Rep. Debbie Wasserman Schultz, the chairwoman of the Democratic National Committee, declined this past weekend to condemn a super PAC ad that suggested Mitt Romney was to blame for a woman's death, though Wasserman Schultz recently had chided Romney for not condemning Rush Limbaugh’s nasty name calling.

Wasserman Schultz, when asked on “Fox News Sunday” whether Priorities USA should have released such an ad, responded, “That's a Priorities USA -- that’s not a Democratic ad.”

“We have nothing to do with that,” she continued.

In February, Limbaugh, a conservative radio host, called Georgetown University law student Sandra Fluke a “slut” and a “prostitute” after she testified on Capitol Hill in support of a new Obama administration rule requiring employers to offer insurance plans that cover birth control.

“The bottom line is, the leading candidate on the Republican side for president couldn’t even bring himself to call Rush Limbaugh’s comments outrageous and call him out and ask him to apologize,” Wasserman Schultz said in March on NBC’s “Meet the Press.”

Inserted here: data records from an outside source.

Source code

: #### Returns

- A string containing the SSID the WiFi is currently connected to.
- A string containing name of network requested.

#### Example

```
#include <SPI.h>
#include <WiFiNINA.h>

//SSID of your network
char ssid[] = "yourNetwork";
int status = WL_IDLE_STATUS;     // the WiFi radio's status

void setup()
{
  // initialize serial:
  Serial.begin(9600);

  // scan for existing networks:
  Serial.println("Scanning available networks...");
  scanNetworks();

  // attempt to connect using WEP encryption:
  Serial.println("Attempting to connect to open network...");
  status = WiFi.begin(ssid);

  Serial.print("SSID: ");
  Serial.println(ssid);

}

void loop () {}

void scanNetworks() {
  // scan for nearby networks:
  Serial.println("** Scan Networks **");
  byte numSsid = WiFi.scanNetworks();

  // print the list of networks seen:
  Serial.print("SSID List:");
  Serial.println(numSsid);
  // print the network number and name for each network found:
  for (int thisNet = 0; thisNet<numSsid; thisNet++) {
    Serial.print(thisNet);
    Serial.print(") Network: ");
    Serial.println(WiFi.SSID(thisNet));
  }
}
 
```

The Priorities USA ad, released last week, features ex-steelworker Joe Soptic recounting how his wife died of cancer after he lost his health insurance when his plant was shuttered after a takeover by Bain Capital and other companies working with the private equity firm. 

However, it left out key details about the timeline, including that Soptic's wife died five years after the plant closed, and years after Romney left Bain. 

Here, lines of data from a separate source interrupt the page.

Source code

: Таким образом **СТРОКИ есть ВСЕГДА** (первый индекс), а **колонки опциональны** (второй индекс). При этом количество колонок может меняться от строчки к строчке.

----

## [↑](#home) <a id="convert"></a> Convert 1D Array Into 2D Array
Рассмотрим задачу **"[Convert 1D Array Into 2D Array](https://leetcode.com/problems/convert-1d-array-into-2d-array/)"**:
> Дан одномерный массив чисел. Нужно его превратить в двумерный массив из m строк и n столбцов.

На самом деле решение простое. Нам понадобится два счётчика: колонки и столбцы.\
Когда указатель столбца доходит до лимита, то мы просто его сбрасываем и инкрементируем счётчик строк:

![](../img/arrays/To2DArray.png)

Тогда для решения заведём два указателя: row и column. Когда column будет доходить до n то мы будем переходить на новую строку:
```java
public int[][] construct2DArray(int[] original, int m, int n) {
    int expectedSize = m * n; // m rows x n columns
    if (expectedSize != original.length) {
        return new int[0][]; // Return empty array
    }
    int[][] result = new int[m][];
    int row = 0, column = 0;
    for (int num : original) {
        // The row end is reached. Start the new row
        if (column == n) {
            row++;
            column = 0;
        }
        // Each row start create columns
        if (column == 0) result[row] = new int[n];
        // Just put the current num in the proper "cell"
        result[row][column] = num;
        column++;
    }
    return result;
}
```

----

Priorities USA was started last year by Bill Burton, a 2008 Obama campaign staffer and Obama White House spokesman, and Sean Sweeney, an Obama administration political aide.

 

However, Wasserman said on Fox, “I have no idea of the political affiliation of folks who are associated with that Super PAC.” And she argued the ad points out that such decisions made by Bain Capital and others have consequences that “impacted people's lives in a significant way.”